Work instruction -
Does each statement below agree with the function documentation? Answer yes or no for each, and quote the deciding words of the documentation. 1. split_items returns a tuple with three elements. 2. run_inference combines the batch results using numpy.hstack. 3. upload_vectors always deletes improved objects from the collection.

Extracted text -
Skip to content

Documentation

download_items

Functionality

Download a list of items using the provided DataLoader. Each DataItem is transformed into a download item via the data_loader's item_meta_cls and then downloaded using load_items. If any error occurs, a DownloadException is raised.

Parameters

  • items: List of DataItem instances containing the necessary information.
  • data_loader: DataLoader instance with an item_meta_cls attribute and a load_items method to process items.

Usage

  • Purpose: Retrieve and download items for further processing.

Example

downloaded_items = download_items(items, data_loader)

split_items

Functionality

Split each item into parts after applying a preprocessor. It applies the provided ItemSplitter to the preprocessed data of each item. It also gathers a mapping from object IDs to parts and collects errors from failed splits.

Parameters

  • items: List of DownloadedItem instances to split.
  • item_splitter: Instance of ItemSplitter used to split items.
  • preprocessor: Instance of ItemsDatasetDictPreprocessor used to preprocess item data.

Return Value

Returns a tuple with three elements: 1. A list of parts produced by splitting the items. 2. A dictionary mapping object IDs to lists of part indexes. 3. A list of tuples, each containing a failed DownloadedItem and its error traceback.

Usage

  • Purpose: Automate the splitting of downloaded items while handling errors gracefully.

Example

parts, obj_to_parts, failed = split_items(downloaded_items, splitter, preprocessor)

run_inference

Functionality

Run inference on a list of data items in batches using the specified TritonClient. The function returns a numpy array of inference results.

Parameters

  • items_data: List of data on which inference is run.
  • inference_client: Client that handles inference.

Usage

Split the input data into batches based on the batch size from settings. Use the inference_client to obtain results for each batch and combine them using numpy.vstack.

Example

vectors = run_inference(data_items, triton_client)

upload_vectors

Functionality

Uploads computed vectors for a list of items to a collection. The function prepares object parts by extracting vector segments and computing an average vector. After assembling the objects, it upserts them to the collection. Depending on configuration, it may also delete improved objects from the collection.

(Saved entries)
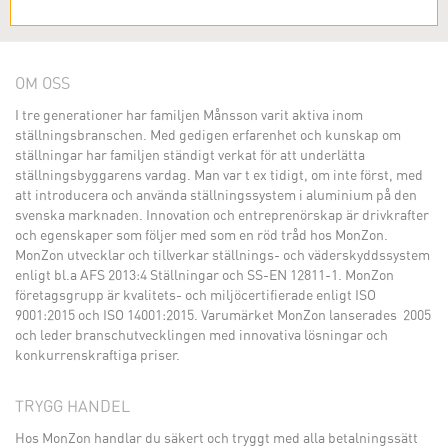
OM OSS
I tre generationer har familjen Månsson varit aktiva inom
ställningsbranschen. Med gedigen erfarenhet och kunskap om
ställningar har familjen ständigt verkat för att underlätta
ställningsbyggarens vardag. Man var t ex tidigt, om inte först, med
att introducera och använda ställningssystem i aluminium på den
svenska marknaden. Innovation och entreprenörskap är drivkrafter
och egenskaper som följer med som en röd tråd hos MonZon.
MonZon utvecklar och tillverkar ställnings- och väderskyddssystem
enligt bl.a AFS 2013:4 Ställningar och SS-EN 12811-1. MonZon
företagsgrupp är kvalitets- och miljöcertifierade enligt ISO
9001:2015 och ISO 14001:2015. Varumärket MonZon lanserades 2005
och leder branschutvecklingen med innovativa lösningar och
konkurrenskraftiga priser.
TRYGG HANDEL
Hos MonZon handlar du säkert och tryggt med alla betalningssätt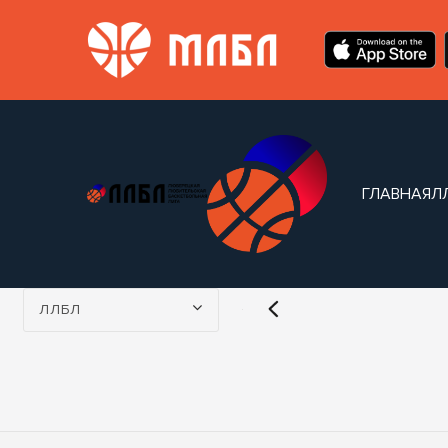
ГЛАВНАЯ
Л
Турнир:
ЛЛБЛ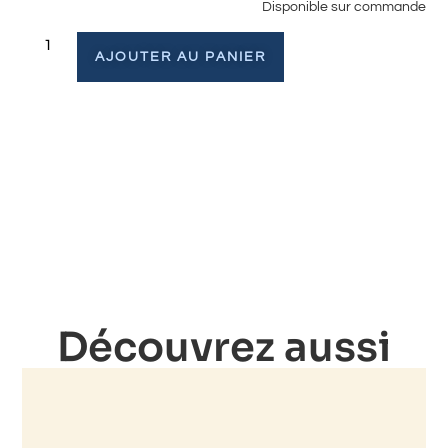
Disponible sur commande
AJOUTER AU PANIER
Découvrez aussi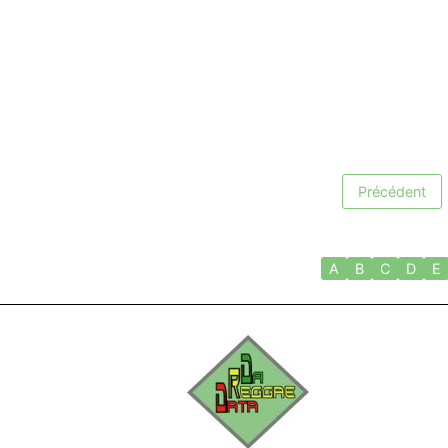
Précédent
A
B
C
D
E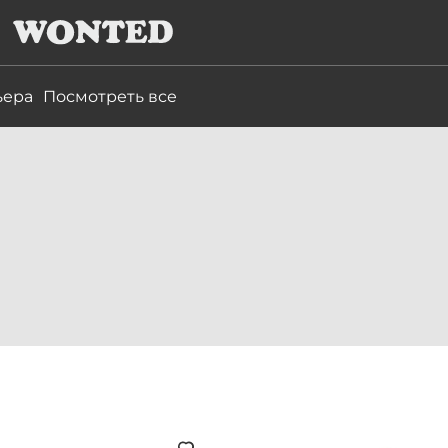
ьера
Посмотреть все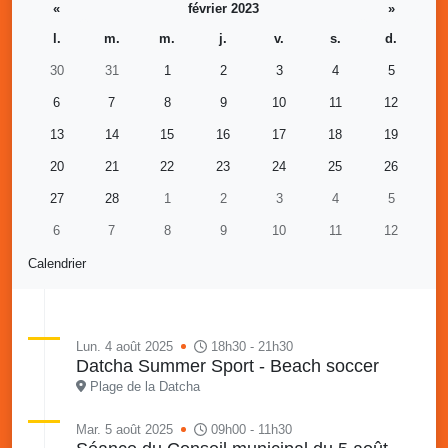
«
février 2023
»
l.
m.
m.
j.
v.
s.
d.
30
31
1
2
3
4
5
6
7
8
9
10
11
12
13
14
15
16
17
18
19
20
21
22
23
24
25
26
27
28
1
2
3
4
5
6
7
8
9
10
11
12
Calendrier
Lun. 4 août 2025
18h30 - 21h30
Datcha Summer Sport - Beach soccer
Plage de la Datcha
Mar. 5 août 2025
09h00 - 11h30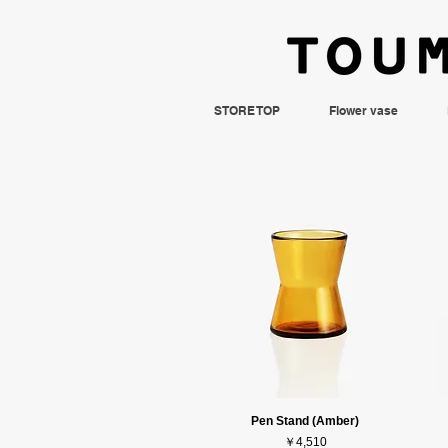
STORE TOP
Flower vase
Pen Stand (Amber)
価格
￥4,510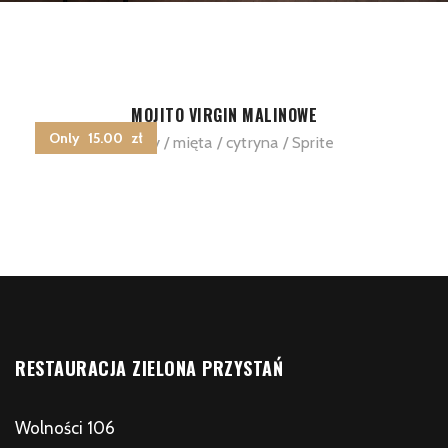
MOJITO VIRGIN MALINOWE
Only 15.00 zł
maliny / mięta / cytryna / Sprite
RESTAURACJA ZIELONA PRZYSTAŃ
Wolności 106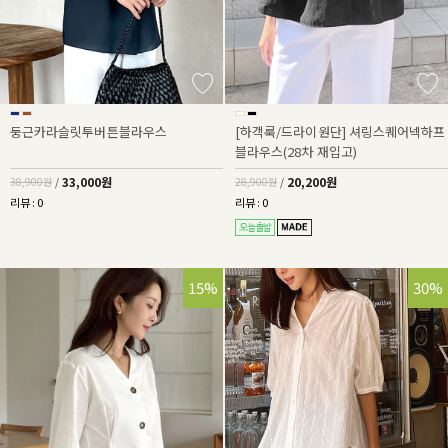
둥근카라슬릿투버튼블라우스
[하객룩/드라이원단] 셔링스퀘어넥하프
블라우스(28차 재입고)
33,000원
20,200원
38,900원
/
28,900원
/
리뷰 : 0
리뷰 : 0
15%
30%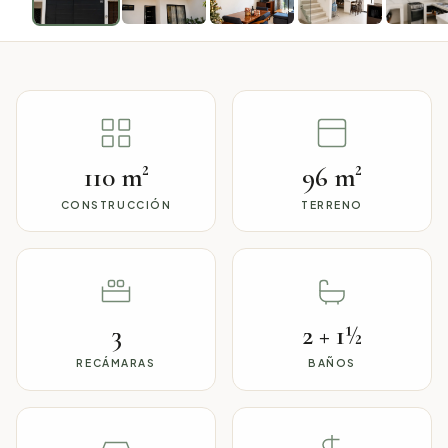
110 m²
96 m²
CONSTRUCCIÓN
TERRENO
3
2 + 1½
RECÁMARAS
BAÑOS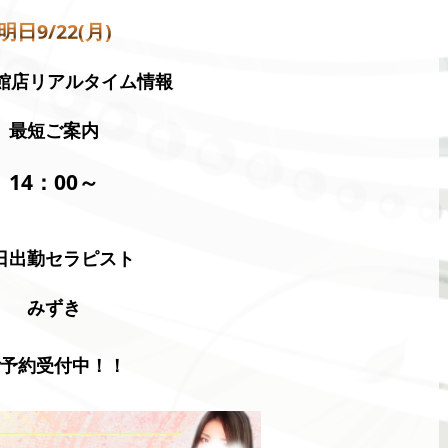
明日9/22(月)
函館店リアルタイム情報
最短ご案内
14：00～
日出勤セラピスト
みずき
ご予約受付中！！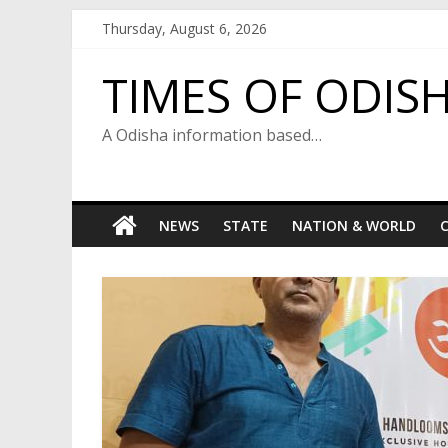
Skip
Thursday, August 6, 2026
to
content
TIMES OF ODIS
A Odisha information based…
NEWS
STATE
NATION & WORLD
C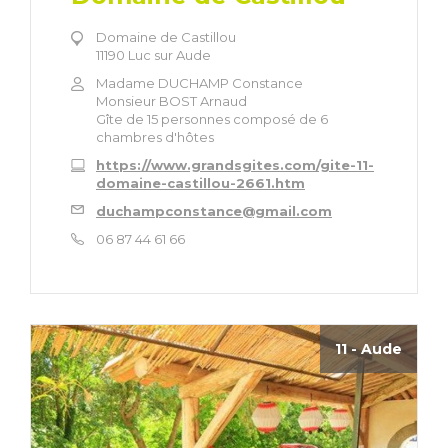
Domaine de Castillou
11190 Luc sur Aude
Madame DUCHAMP Constance
Monsieur BOST Arnaud
Gîte de 15 personnes composé de 6
chambres d'hôtes
https://www.grandsgites.com/gite-11-
domaine-castillou-2661.htm
duchampconstance@gmail.com
06 87 44 61 66
11 - Aude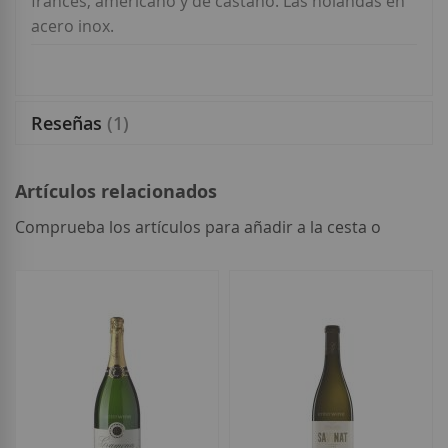
francés, americano y de castaño. Las holandas en
acero inox.
Reseñas
1
Artículos relacionados
Comprueba los artículos para añadir a la cesta o
seleccionar
todo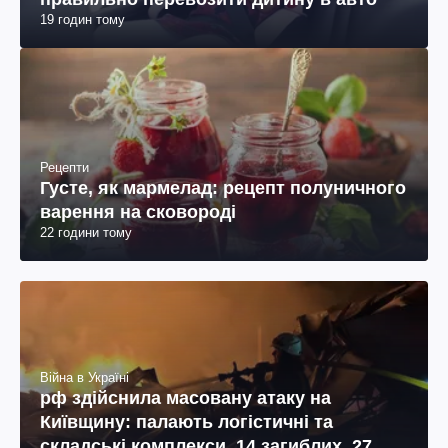
19 годин тому
Рецепти
Густе, як мармелад: рецепт полуничного
варення на сковороді
22 години тому
Війна в Україні
рф здійснила масовану атаку на
Київщину: палають логістичні та
складські комплекси, 14 загиблих, 27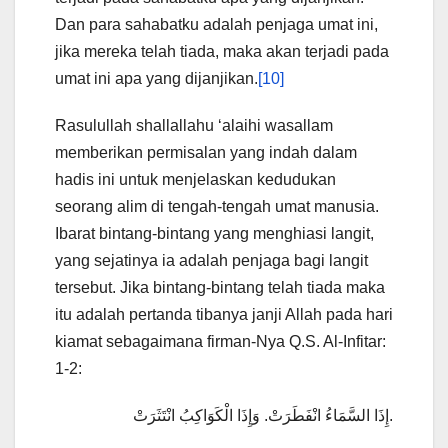
Dan para sahabatku adalah penjaga umat ini,
jika mereka telah tiada, maka akan terjadi pada
umat ini apa yang dijanjikan.
[10]
Rasulullah shallallahu ‘alaihi wasallam
memberikan permisalan yang indah dalam
hadis ini untuk menjelaskan kedudukan
seorang alim di tengah-tengah umat manusia.
Ibarat bintang-bintang yang menghiasi langit,
yang sejatinya ia adalah penjaga bagi langit
tersebut. Jika bintang-bintang telah tiada maka
itu adalah pertanda tibanya janji Allah pada hari
kiamat sebagaimana firman-Nya Q.S. Al-Infitar:
1-2:
إِذَا السَّمَاءُ انْفَطَرَتْ. وَإِذَا الْكَوَاكِبُ انْتَثَرَتْ.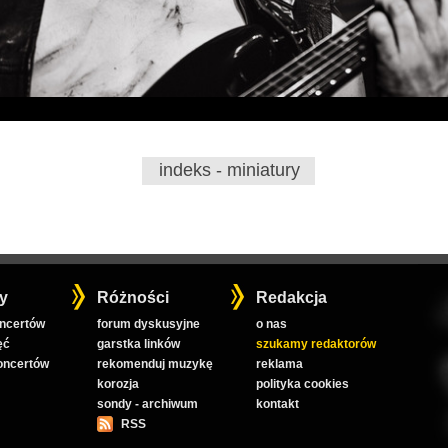
indeks - miniatury
y
Różności
Redakcja
oncertów
forum dyskusyjne
o nas
ęć
garstka linków
szukamy redaktorów
koncertów
rekomenduj muzykę
reklama
korozja
polityka cookies
sondy - archiwum
kontakt
RSS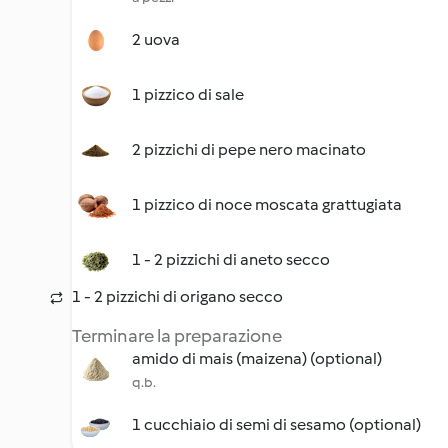
2 uova
1 pizzico di sale
2 pizzichi di pepe nero macinato
1 pizzico di noce moscata grattugiata
1 - 2 pizzichi di aneto secco
1 - 2 pizzichi di origano secco
Terminare la preparazione
amido di mais (maizena) (optional)
q.b.
1 cucchiaio di semi di sesamo (optional)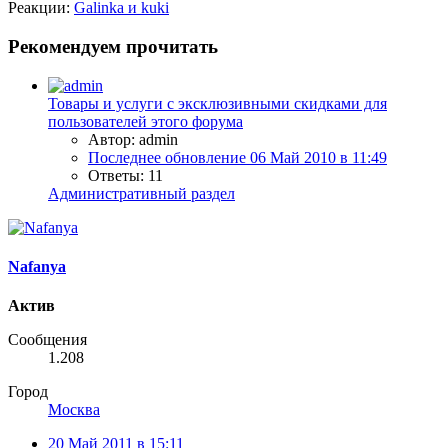
Реакции:
Galinka
и
kuki
Рекомендуем прочитать
Товары и услуги с эксклюзивными скидками для
пользователей этого форума
Автор: admin
Последнее обновление
06 Май 2010 в 11:49
Ответы: 11
Административный раздел
Nafanya
Актив
Сообщения
1.208
Город
Москва
20 Май 2011 в 15:11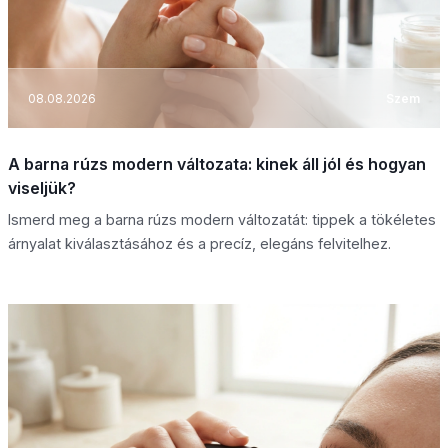
08.08.2026
Szem
A barna rúzs modern változata: kinek áll jól és hogyan
viseljük?
Ismerd meg a barna rúzs modern változatát: tippek a tökéletes
árnyalat kiválasztásához és a precíz, elegáns felvitelhez.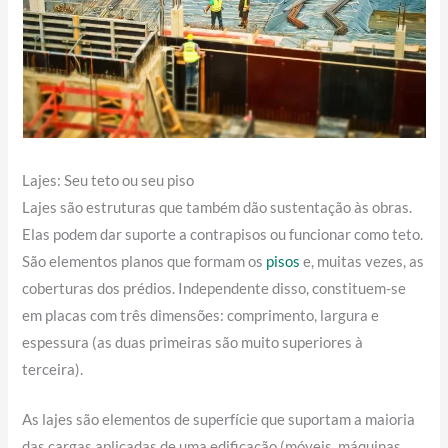
Lajes: Seu teto ou seu piso
Lajes são estruturas que também dão sustentação às obras.
Elas podem dar suporte a contrapisos ou funcionar como teto.
São elementos planos que formam os
pisos
e, muitas vezes, as
coberturas dos prédios. Independente disso, constituem-se
em placas com três dimensões: comprimento, largura e
espessura (as duas primeiras são muito superiores à
terceira).
As lajes são elementos de superfície que suportam a maioria
das cargas aplicadas de uma edificação (móveis, máquinas,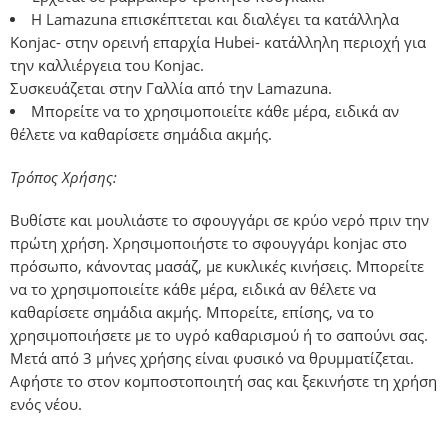
Η Lamazuna επισκέπτεται και διαλέγει τα κατάλληλα
Κonjac- στην ορεινή επαρχία Hubei- κατάλληλη περιοχή για
την καλλιέργεια του Κonjac.
Συσκευάζεται στην Γαλλία από την Lamazuna.
Μπορείτε να το χρησιμοποιείτε κάθε μέρα, ειδικά αν
θέλετε να καθαρίσετε σημάδια ακμής.
Τρόπος Χρήσης:
Βυθίστε και μουλιάστε το σφουγγάρι σε κρύο νερό πριν την
πρώτη χρήση. Χρησιμοποιήστε το σφουγγάρι konjac στο
πρόσωπο, κάνοντας μασάζ, με κυκλικές κινήσεις. Μπορείτε
να το χρησιμοποιείτε κάθε μέρα, ειδικά αν θέλετε να
καθαρίσετε σημάδια ακμής. Μπορείτε, επίσης, να το
χρησιμοποιήσετε με το υγρό καθαρισμού ή το σαπούνι σας.
Μετά από 3 μήνες χρήσης είναι φυσικό να θρυμματίζεται.
Αφήστε το στον κομποστοποιητή σας και ξεκινήστε τη χρήση
ενός νέου.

Solution for this task -
1. Yes: "Returns a tuple with three elements"
2. No: "combine them using numpy.vstack"
3. No: "Depending on configuration, it may also delete improved objects from the collection."